▶ [Quoted passage]:
▼
[lit-ideas] Re: The de-islamization of Europe

  • From: "Lawrence Helm" <lawrencehelm@xxxxxxxxxxxx>
  • To: <lit-ideas@xxxxxxxxxxxxx>
  • Date: Sat, 20 Jan 2007 14:04:16 -0800

You are quite wrong about Christianity and Liberal Democracy.  I would be
surprised if any modern (legitimate) historian denied the association
between the two.  As to atheism, that is not an intrinsic part of Liberal
Democracy. 

 

Christianity (although it is difficult to speak of a unified entity) often
finds its Liberal-Democratic child recalcitrant, but only a few parts,
denominations, distance themselves from it.  Moral suasion is what the
churches typically pursue.  

 

You discuss some things that are not inherent in Liberal Democracy like
rationalism.  If by "rationalism" you are using the usual definition, in
which the criterion of truth is not sensory but intellectual and deductive,
I fail to see that it is necessarily opposed to Christianity.  Two of the
three most famous rationalists, Leibniz, Descartes and Spinoza were
Christian and the third pretended to be.
▲
▶ [Records]:
▼
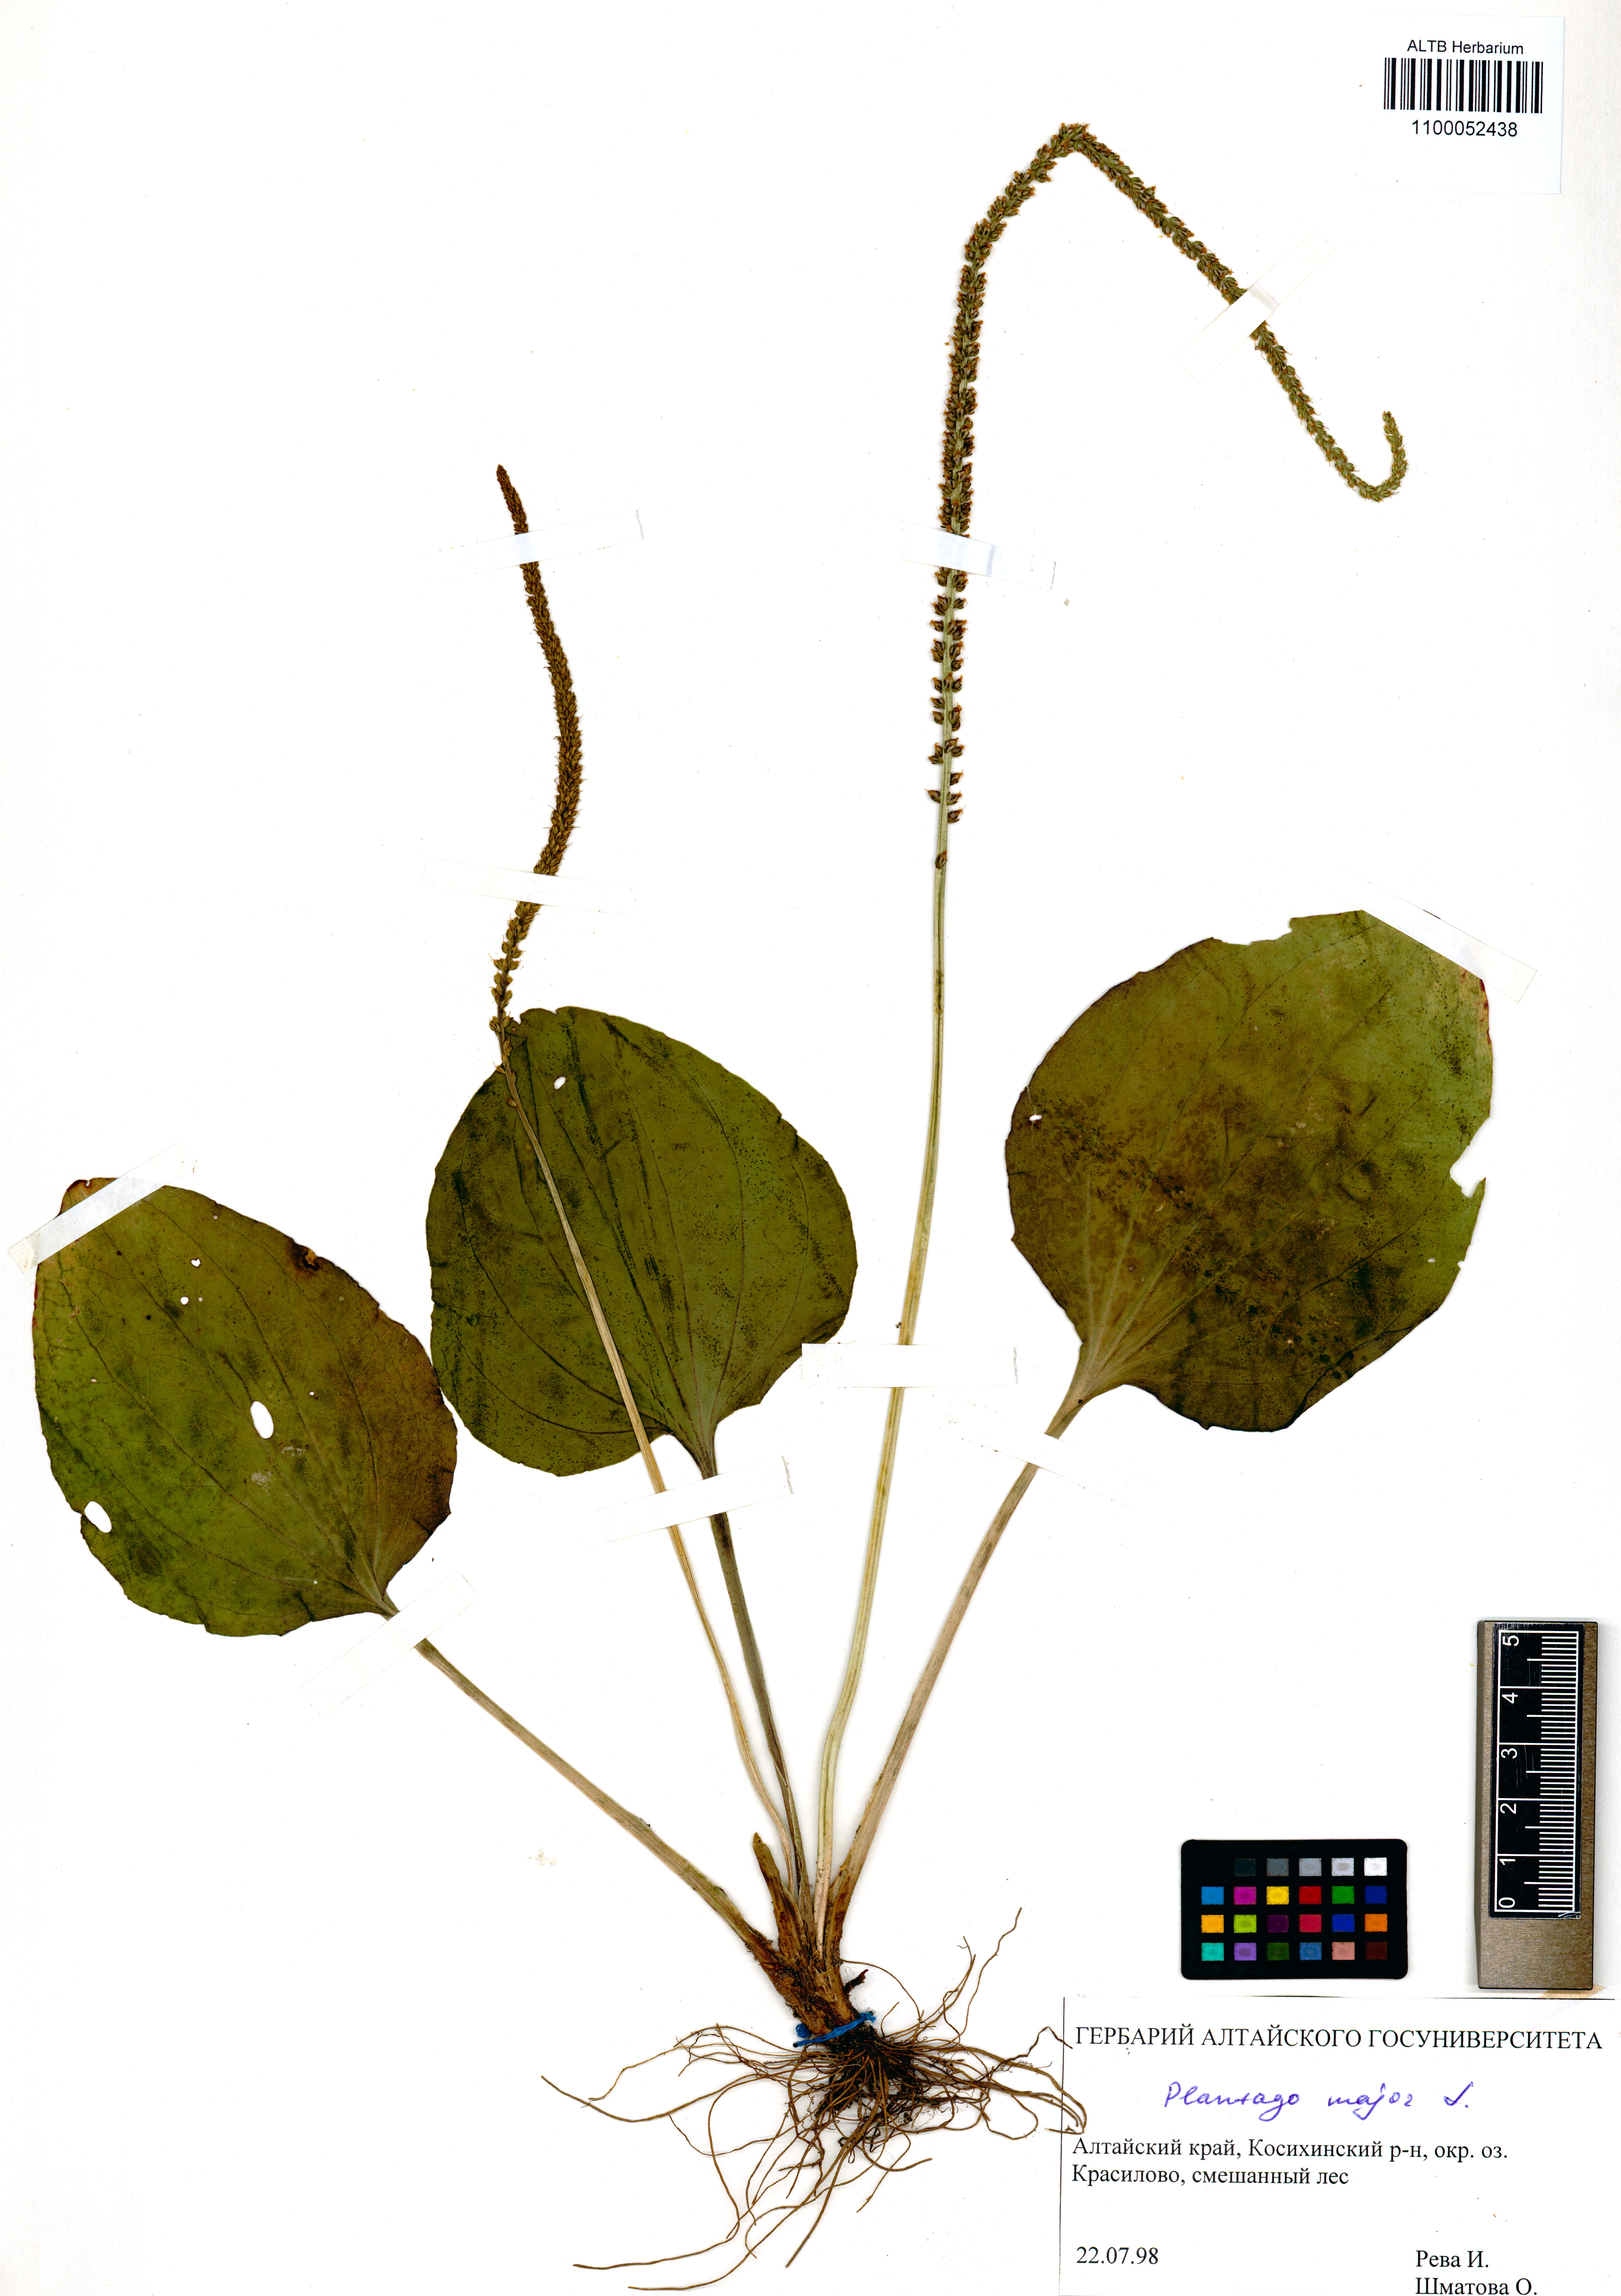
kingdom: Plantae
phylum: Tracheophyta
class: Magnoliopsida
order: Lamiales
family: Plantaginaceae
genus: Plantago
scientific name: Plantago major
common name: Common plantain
▲
▶ [Set task 1]:
Answer these questions from the email:
(a) On what date was the email sent?
(b) What does the writer say the churches typically pursue?
(c) Which three rationalists does the writer name?
▶ [Set task 2]: Return the lines of the listing unchanged, from the line containing "phylum: Tracheophyta" through the end of the listing.

▶ [Right answer 1]:
(a) Sat, 20 Jan 2007 14:04:16 -0800
(b) Moral suasion
(c) Leibniz, Descartes and Spinoza

▶ [Right answer 2]:
phylum: Tracheophyta
class: Magnoliopsida
order: Lamiales
family: Plantaginaceae
genus: Plantago
scientific name: Plantago major
common name: Common plantain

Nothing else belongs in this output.